Before reaching that guess I observed a lot of other interesting facts from the packet traces. Though those other data points are not explaining your problem, they may still be relevant data points for further investigation. I used Wireshark to inspect the packet captures, but any tool which can decode all the TCP headers will do.

  • There is some NAT going on. The packets from the client originate with source IP and arrive with source IP Since it would be unusual to NAT between two RFC 1918 ranges, I am guessing there are two layers of NAT happening. I guess is mapped to a public IP close to the client and then to close to the server. (With the amount of modifications happening, it is slightly surprising that the client port number remains unchanged.)
  • Paying careful attention to the IPID field on packets from the client to the server, I observe this: They start out at 0x5b1f and simply increasing from that value until reaching 0x51d3 on the last packet. However on the receiving end the first packet has a different IPID on arriving. It is 0xd5f5. I also notice that the packet with ID 0x51c2 got delayed and arrived after the packet with ID 0x51c4.
  • The SYN packet which got the IPID field mangled also got the options reordered. This shouldn't cause any problem, but indicates that a middlebox has been pulling this SYN packet completely apart and produced a new one that resembled the original on most points. We can also see that for this particular packet, the TTL increased in transit.
  • Neither the mangled IPID, the dropped ACK packet or the delayed retransmission caused any problems. The server did reply to the request, and the delayed packet meant nothing because it was a retransmission of a packet, which the server had already received.
  • The IPID on packets from the server start with 0x0000 on the SYN-ACK packet, and then goes from 0x2766 on the second packet to 0x2770 on the last.
  • Only the packet with ID 0x2766 got lost. The rest of IDs arrive on the client in order.
  • The window scaling option got modified in flight. The server sent 9, the client received 7.
  • The lost packet is the ACK of the request itself. This packet getting lost explains why the client retransmits the request.

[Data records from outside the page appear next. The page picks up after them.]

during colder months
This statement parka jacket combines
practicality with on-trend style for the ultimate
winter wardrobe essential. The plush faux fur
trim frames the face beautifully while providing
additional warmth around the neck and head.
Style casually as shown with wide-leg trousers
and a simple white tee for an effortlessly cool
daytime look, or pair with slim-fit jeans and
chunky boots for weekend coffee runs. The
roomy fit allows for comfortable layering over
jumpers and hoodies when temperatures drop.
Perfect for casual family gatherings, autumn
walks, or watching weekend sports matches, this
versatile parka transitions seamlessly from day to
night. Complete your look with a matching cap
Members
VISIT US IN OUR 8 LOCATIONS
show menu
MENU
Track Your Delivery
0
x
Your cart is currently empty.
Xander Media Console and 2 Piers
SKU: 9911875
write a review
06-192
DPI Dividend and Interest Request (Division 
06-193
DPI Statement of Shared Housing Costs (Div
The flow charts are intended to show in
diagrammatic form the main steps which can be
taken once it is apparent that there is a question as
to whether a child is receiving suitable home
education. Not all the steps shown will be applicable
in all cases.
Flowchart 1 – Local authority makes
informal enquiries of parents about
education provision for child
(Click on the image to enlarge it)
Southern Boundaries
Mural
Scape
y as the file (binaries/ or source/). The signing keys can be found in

  • The time for the server to process the request and produce a reply is more than 200ms. Delaying an ACK for that long is not acceptable. It may be OK to delay it briefly just in case it can be piggybacked on a payload packet. But if no payload packet shows up within a few ms, the ACK is supposed to be transmitted by itself.

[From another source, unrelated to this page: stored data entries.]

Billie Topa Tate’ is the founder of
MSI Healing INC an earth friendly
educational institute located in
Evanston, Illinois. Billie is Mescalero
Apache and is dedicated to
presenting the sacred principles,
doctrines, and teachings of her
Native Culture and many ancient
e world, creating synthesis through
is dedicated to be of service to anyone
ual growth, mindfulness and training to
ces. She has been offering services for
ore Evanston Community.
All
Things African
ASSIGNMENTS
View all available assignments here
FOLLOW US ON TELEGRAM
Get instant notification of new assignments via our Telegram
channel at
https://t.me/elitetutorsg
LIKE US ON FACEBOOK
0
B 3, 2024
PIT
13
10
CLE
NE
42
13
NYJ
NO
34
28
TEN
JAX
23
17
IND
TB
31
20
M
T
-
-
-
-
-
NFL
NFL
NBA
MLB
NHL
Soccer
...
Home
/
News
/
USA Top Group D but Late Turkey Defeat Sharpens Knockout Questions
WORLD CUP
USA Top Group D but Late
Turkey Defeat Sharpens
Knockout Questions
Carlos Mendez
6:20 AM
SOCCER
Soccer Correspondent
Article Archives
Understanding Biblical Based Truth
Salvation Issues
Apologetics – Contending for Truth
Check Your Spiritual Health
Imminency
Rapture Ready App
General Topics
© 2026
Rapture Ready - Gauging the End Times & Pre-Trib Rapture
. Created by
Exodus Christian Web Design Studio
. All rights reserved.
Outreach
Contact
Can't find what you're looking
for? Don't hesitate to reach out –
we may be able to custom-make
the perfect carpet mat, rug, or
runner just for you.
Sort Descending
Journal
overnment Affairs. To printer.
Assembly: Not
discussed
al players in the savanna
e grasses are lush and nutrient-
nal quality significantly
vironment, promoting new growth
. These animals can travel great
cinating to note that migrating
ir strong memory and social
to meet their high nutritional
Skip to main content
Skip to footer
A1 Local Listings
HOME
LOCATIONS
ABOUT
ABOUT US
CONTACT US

  • Upon receiving the packet with the first part of the HTTP reply (and ACK of the request) - the packet with ID 0x2767, the client responds with an ACK of the sequence number of the initial SYN-ACK rather than of the packet it just received. And it ignores the ACK it got and keeps retransmitting the request. In other words the client behaves as if it just received a packet which is out of sequence. If the client did this just because of the lost ACK from the server to the client, then that is clearly a bug in the TCP stack on the client. I suspect there is something else wrong with this packet. The advertised window size was increased on this packet while in transit from server to client. However since the window is nowhere near full, that is unlikely to be the problem.

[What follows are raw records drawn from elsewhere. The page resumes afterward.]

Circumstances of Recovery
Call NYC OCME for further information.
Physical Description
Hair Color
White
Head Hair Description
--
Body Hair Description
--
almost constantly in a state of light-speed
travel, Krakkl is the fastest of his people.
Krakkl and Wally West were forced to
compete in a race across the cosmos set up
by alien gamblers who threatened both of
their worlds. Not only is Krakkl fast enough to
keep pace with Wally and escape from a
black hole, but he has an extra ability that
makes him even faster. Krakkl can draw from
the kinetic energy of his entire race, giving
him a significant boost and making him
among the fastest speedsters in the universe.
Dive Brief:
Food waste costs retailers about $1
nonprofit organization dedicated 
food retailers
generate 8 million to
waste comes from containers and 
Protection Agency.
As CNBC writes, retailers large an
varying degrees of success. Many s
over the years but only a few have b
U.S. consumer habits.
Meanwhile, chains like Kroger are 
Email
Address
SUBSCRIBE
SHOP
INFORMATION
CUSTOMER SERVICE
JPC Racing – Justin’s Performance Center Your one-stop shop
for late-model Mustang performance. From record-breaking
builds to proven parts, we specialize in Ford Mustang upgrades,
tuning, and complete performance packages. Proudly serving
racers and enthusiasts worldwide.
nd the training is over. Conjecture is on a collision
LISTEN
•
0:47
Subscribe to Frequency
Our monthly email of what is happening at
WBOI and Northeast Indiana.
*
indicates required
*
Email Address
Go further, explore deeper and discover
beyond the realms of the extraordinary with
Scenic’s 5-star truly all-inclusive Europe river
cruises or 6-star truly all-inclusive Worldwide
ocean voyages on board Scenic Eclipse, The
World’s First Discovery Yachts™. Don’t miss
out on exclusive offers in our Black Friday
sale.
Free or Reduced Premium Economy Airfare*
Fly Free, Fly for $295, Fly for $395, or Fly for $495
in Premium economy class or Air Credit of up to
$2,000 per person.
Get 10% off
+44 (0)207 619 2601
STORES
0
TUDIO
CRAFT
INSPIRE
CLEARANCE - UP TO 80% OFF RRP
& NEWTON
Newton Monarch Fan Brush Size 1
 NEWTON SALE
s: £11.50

  • Paying close attention to the absolute sequence numbers (and not just the relative values display by default in Wireshark), I notice that sequence numbers are passed unmodified from client to server, but are modified while in transit from server to client. As long as ACKed sequence numbers are modified accordingly while in transit from client to server, this should not cause any problem.

There is no way the involved middleboxes are going to adjust all of their changes back when found inside ICMP error messages. Thus I am confident that selectively reducing TTL on packets before they are send can be used to identify which router along the way is mangling the packets. (Except if the provider decided to drop all the relevant ICMP packets such that you won't be able to debug problems, and if that's the case it would be time to look for another provider.)